The president said he had ordered steps to guard against a repeat, including making sure some agency is responsible for investigating all high-priority threats, directing that intelligence reports be distributed more quickly and to more people, strengthening analysis of raw intelligence reports and making it easier to add individuals to terrorist watch and no-fly lists.

Obama had a new tone Thursday, taking responsibility himself and adding his White House staff to the list of government offices and agencies that failed to stop 23-year-old Nigerian Umar Farouk Abdulmutallab from boarding Northwest Airlines Flight 253 despite numerous warning signs.

In earlier statements, first from Hawaii and this week from the White House, Obama didn’t mention his own responsibility, and on Tuesday he called the failures by intelligence agencies a massive screw-up.

Obama spoke as the White House released a redacted summary of its internal review of the lapses that allowed Abdulmutallab onto the plane even though his father had told U.S. officials he was involved with Islamic militants. He had bought a one-way ticket with cash and he had no luggage.

Abdulmutallab has been charged in a federal indictment with trying to blow up the plane, and has told investigators he was working with the al-Qaida in the Arabian Peninsula terror network.

In an apparent effort to answer criticism he has treated the Christmas Day attempt and other threats as a criminal problem rather than a national security threat, Obama said again the United States is at war with the al-Qaida terrorist network and its branches.

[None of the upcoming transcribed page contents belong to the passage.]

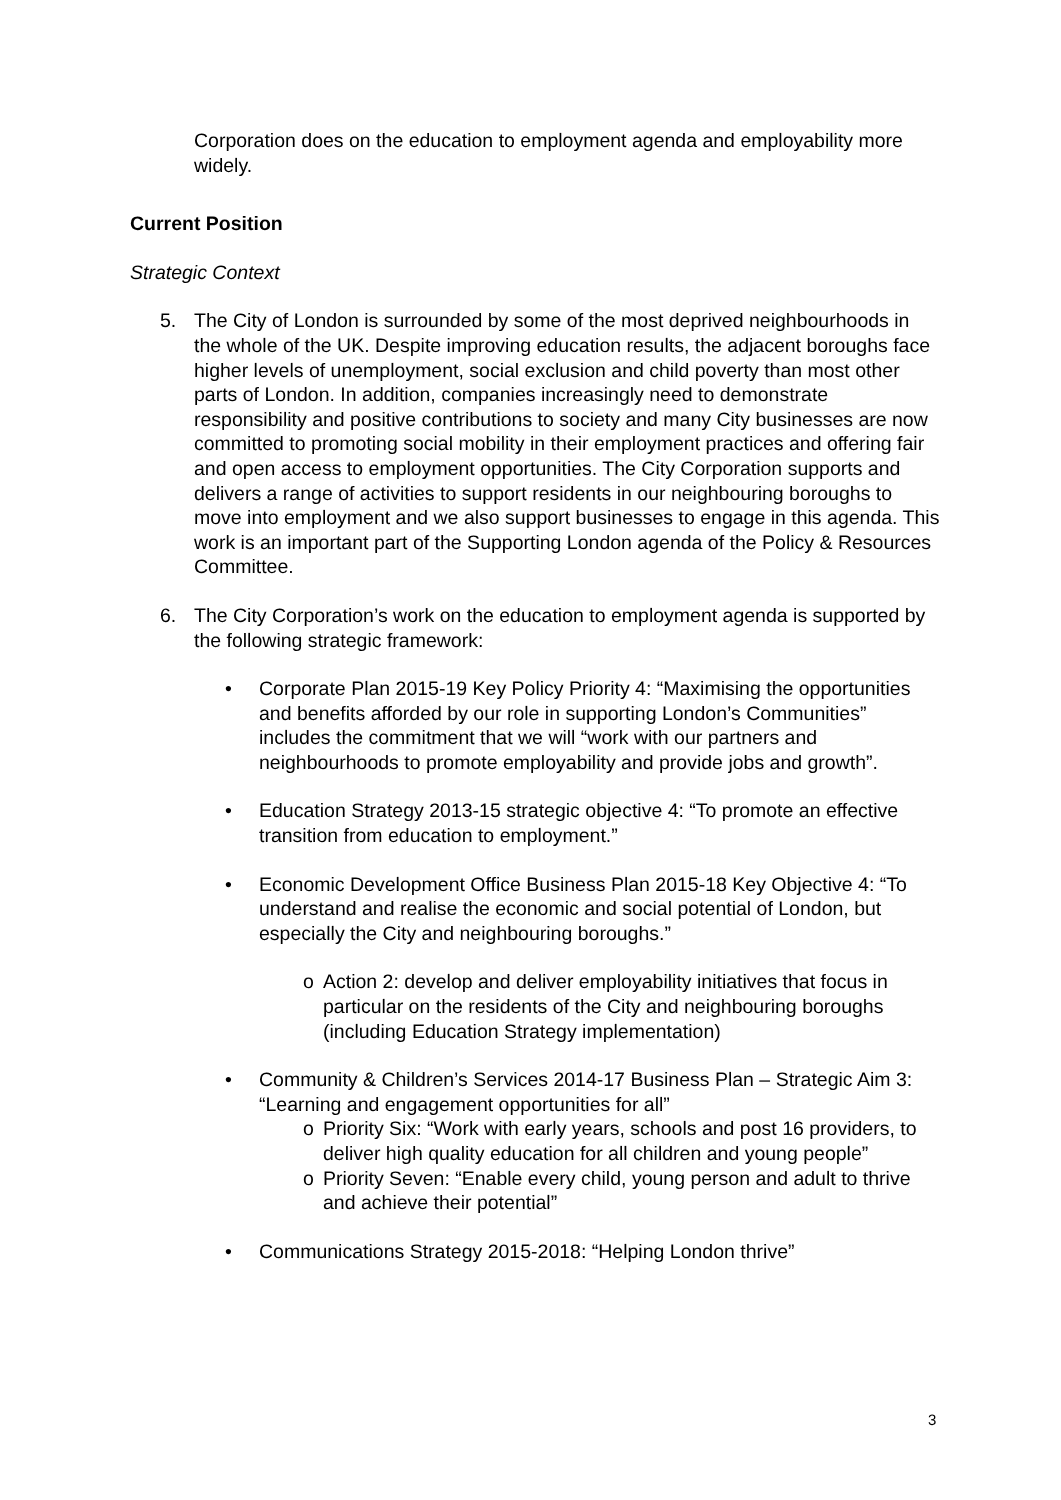Corporation does on the education to employment agenda and employability more widely.
Current Position
Strategic Context
5. The City of London is surrounded by some of the most deprived neighbourhoods in the whole of the UK. Despite improving education results, the adjacent boroughs face higher levels of unemployment, social exclusion and child poverty than most other parts of London. In addition, companies increasingly need to demonstrate responsibility and positive contributions to society and many City businesses are now committed to promoting social mobility in their employment practices and offering fair and open access to employment opportunities. The City Corporation supports and delivers a range of activities to support residents in our neighbouring boroughs to move into employment and we also support businesses to engage in this agenda. This work is an important part of the Supporting London agenda of the Policy & Resources Committee.
6. The City Corporation’s work on the education to employment agenda is supported by the following strategic framework:
• Corporate Plan 2015-19 Key Policy Priority 4: “Maximising the opportunities and benefits afforded by our role in supporting London’s Communities” includes the commitment that we will “work with our partners and neighbourhoods to promote employability and provide jobs and growth”.
• Education Strategy 2013-15 strategic objective 4: “To promote an effective transition from education to employment.”
• Economic Development Office Business Plan 2015-18 Key Objective 4: “To understand and realise the economic and social potential of London, but especially the City and neighbouring boroughs.”
o Action 2: develop and deliver employability initiatives that focus in particular on the residents of the City and neighbouring boroughs (including Education Strategy implementation)
• Community & Children’s Services 2014-17 Business Plan – Strategic Aim 3: “Learning and engagement opportunities for all”
o Priority Six: “Work with early years, schools and post 16 providers, to deliver high quality education for all children and young people”
o Priority Seven: “Enable every child, young person and adult to thrive and achieve their potential”
• Communications Strategy 2015-2018: “Helping London thrive”
3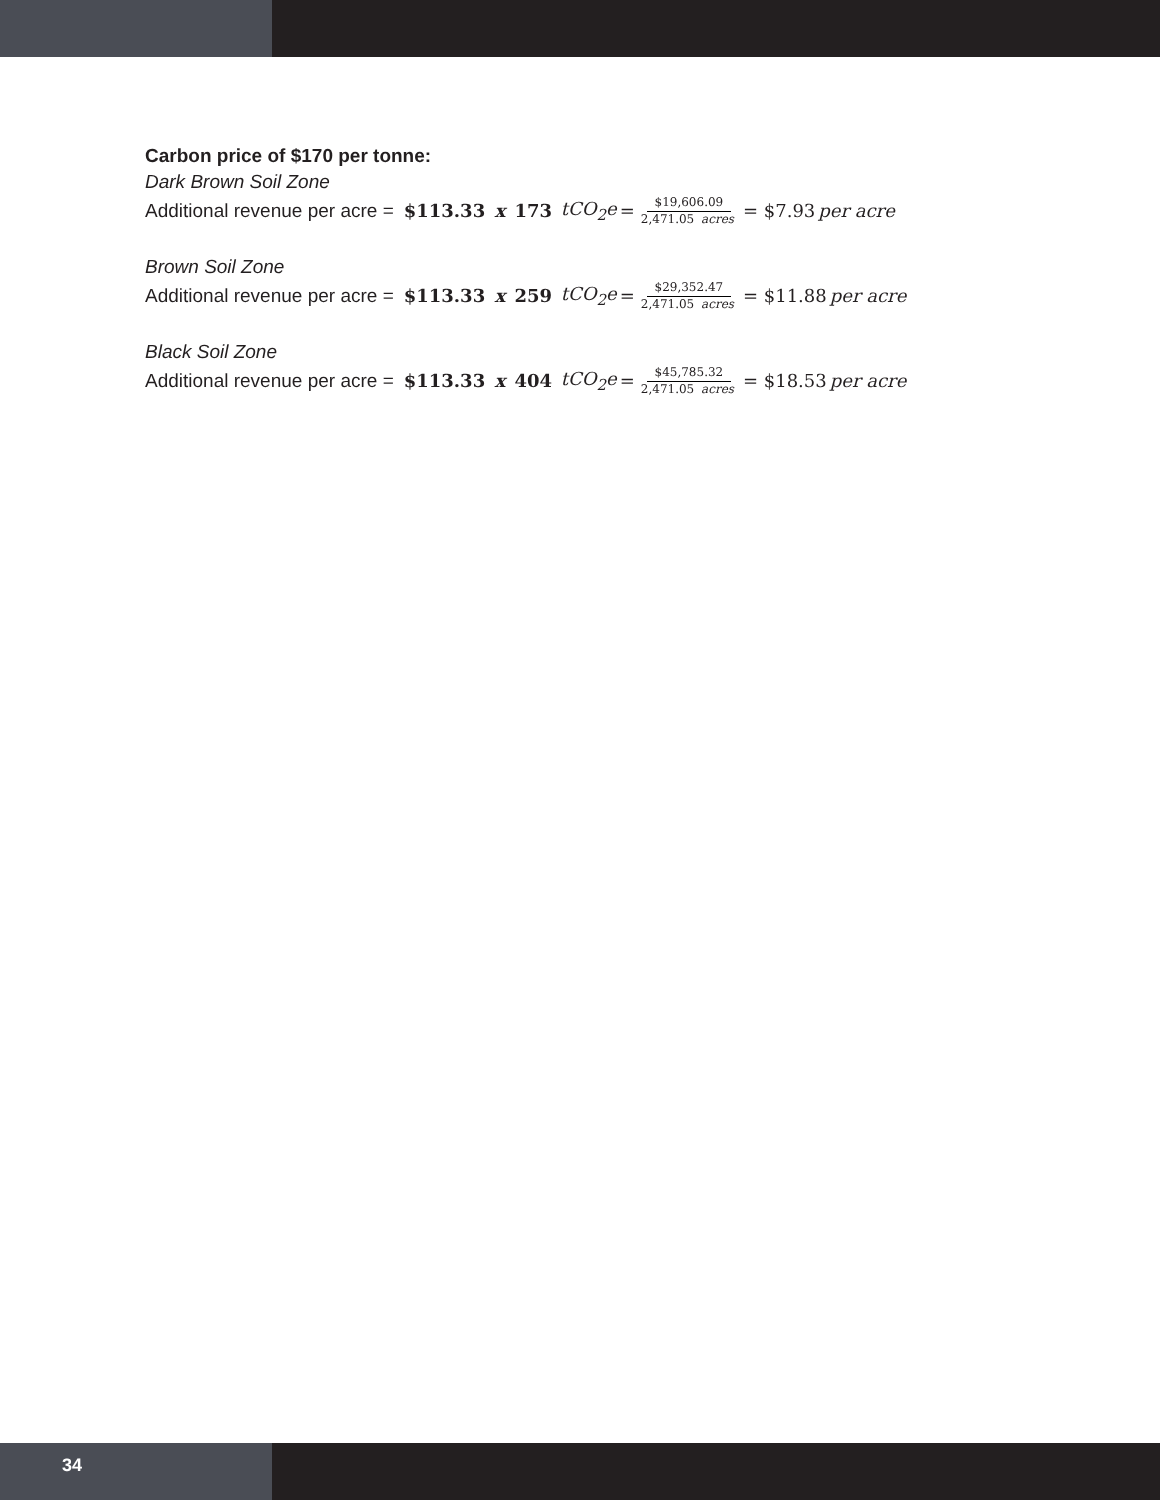Carbon price of $170 per tonne:
Dark Brown Soil Zone
Additional revenue per acre = $113.33 x 173 tCO<sub>2</sub>e = $19,606.09 2,471.05 acres = $7.93 per acre
Brown Soil Zone
Additional revenue per acre = $113.33 x 259 tCO<sub>2</sub>e = $29,352.47 2,471.05 acres = $11.88 per acre
Black Soil Zone
Additional revenue per acre = $113.33 x 404 tCO<sub>2</sub>e = $45,785.32 2,471.05 acres = $18.53 per acre
34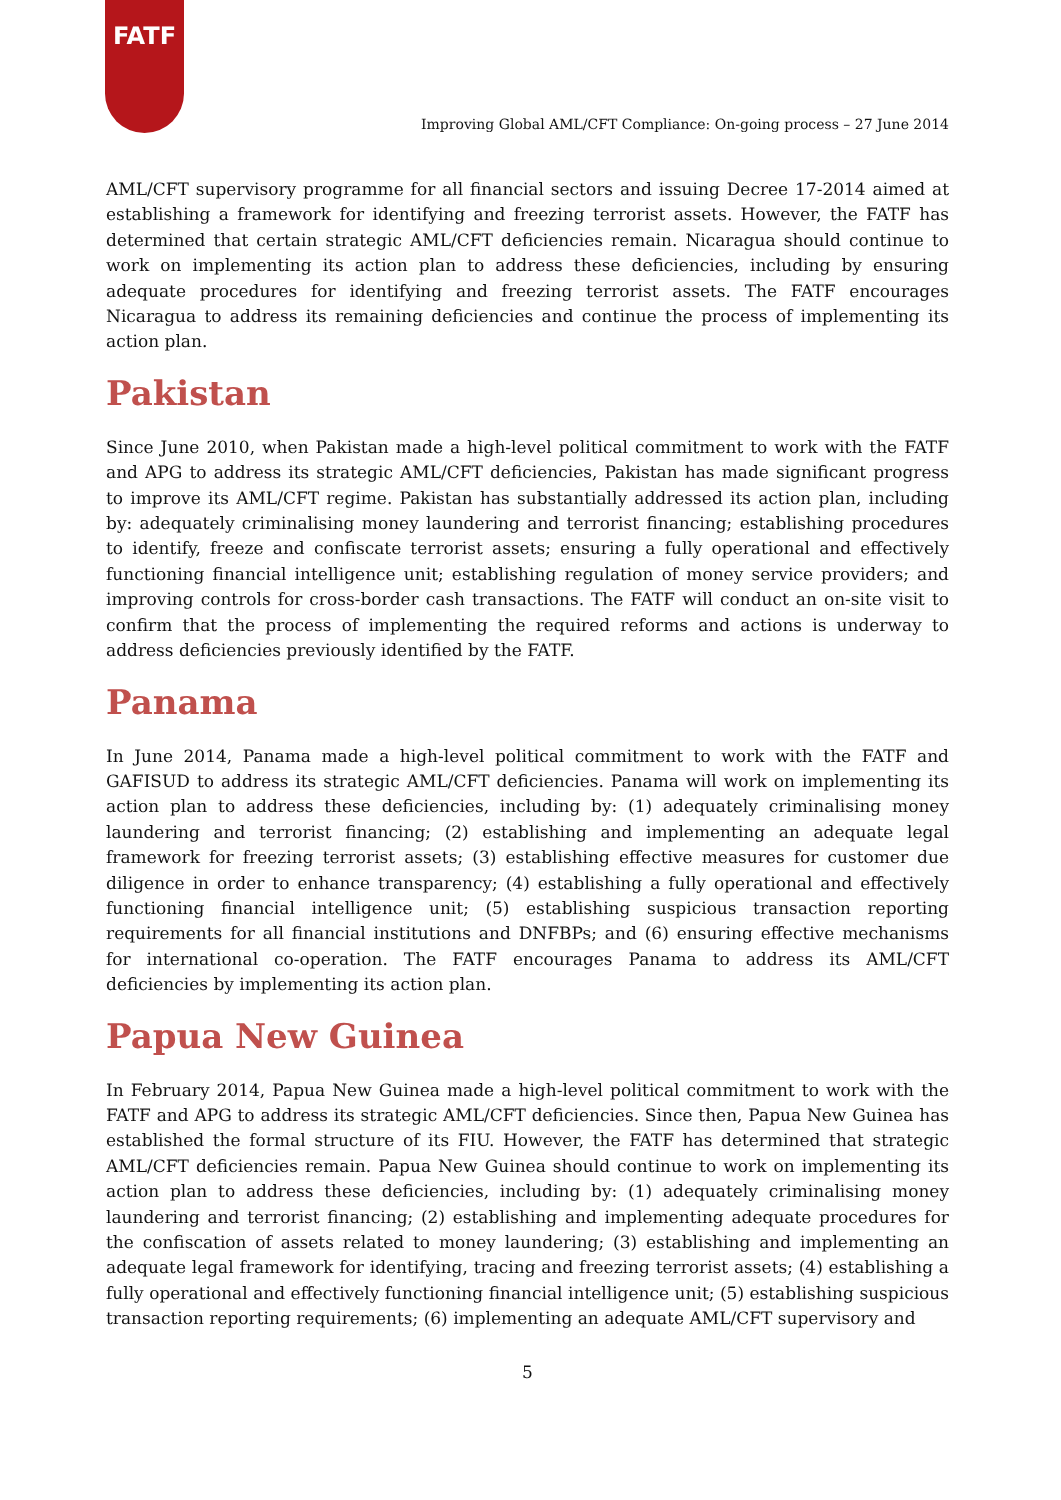FATF
Improving Global AML/CFT Compliance: On-going process – 27 June 2014
AML/CFT supervisory programme for all financial sectors and issuing Decree 17-2014 aimed at establishing a framework for identifying and freezing terrorist assets. However, the FATF has determined that certain strategic AML/CFT deficiencies remain. Nicaragua should continue to work on implementing its action plan to address these deficiencies, including by ensuring adequate procedures for identifying and freezing terrorist assets. The FATF encourages Nicaragua to address its remaining deficiencies and continue the process of implementing its action plan.
Pakistan
Since June 2010, when Pakistan made a high-level political commitment to work with the FATF and APG to address its strategic AML/CFT deficiencies, Pakistan has made significant progress to improve its AML/CFT regime. Pakistan has substantially addressed its action plan, including by: adequately criminalising money laundering and terrorist financing; establishing procedures to identify, freeze and confiscate terrorist assets; ensuring a fully operational and effectively functioning financial intelligence unit; establishing regulation of money service providers; and improving controls for cross-border cash transactions. The FATF will conduct an on-site visit to confirm that the process of implementing the required reforms and actions is underway to address deficiencies previously identified by the FATF.
Panama
In June 2014, Panama made a high-level political commitment to work with the FATF and GAFISUD to address its strategic AML/CFT deficiencies. Panama will work on implementing its action plan to address these deficiencies, including by: (1) adequately criminalising money laundering and terrorist financing; (2) establishing and implementing an adequate legal framework for freezing terrorist assets; (3) establishing effective measures for customer due diligence in order to enhance transparency; (4) establishing a fully operational and effectively functioning financial intelligence unit; (5) establishing suspicious transaction reporting requirements for all financial institutions and DNFBPs; and (6) ensuring effective mechanisms for international co-operation. The FATF encourages Panama to address its AML/CFT deficiencies by implementing its action plan.
Papua New Guinea
In February 2014, Papua New Guinea made a high-level political commitment to work with the FATF and APG to address its strategic AML/CFT deficiencies. Since then, Papua New Guinea has established the formal structure of its FIU. However, the FATF has determined that strategic AML/CFT deficiencies remain. Papua New Guinea should continue to work on implementing its action plan to address these deficiencies, including by: (1) adequately criminalising money laundering and terrorist financing; (2) establishing and implementing adequate procedures for the confiscation of assets related to money laundering; (3) establishing and implementing an adequate legal framework for identifying, tracing and freezing terrorist assets; (4) establishing a fully operational and effectively functioning financial intelligence unit; (5) establishing suspicious transaction reporting requirements; (6) implementing an adequate AML/CFT supervisory and
5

“We are at war. We are at war against al-Qaida, a far-reaching network of violence and hatred that attacked us on 9/11, that killed nearly 3,000 innocent people and that is plotting to strike us again,” he said.

“And we will do whatever it takes to defeat them.”

At the same time, a White House report referred to Abdulmutallab as “the individual terrorist,” and Obama stressed the threat of lone Muslims such as Abdulmutallab being drawn to al-Qaida.

“That’s why we must communicate clearly to Muslims around the world that al-Qaida offers nothing except a bankrupt vision of misery and death, including the murder of fellow Muslims, while the United States stands with those who seek justice and progress,” he said.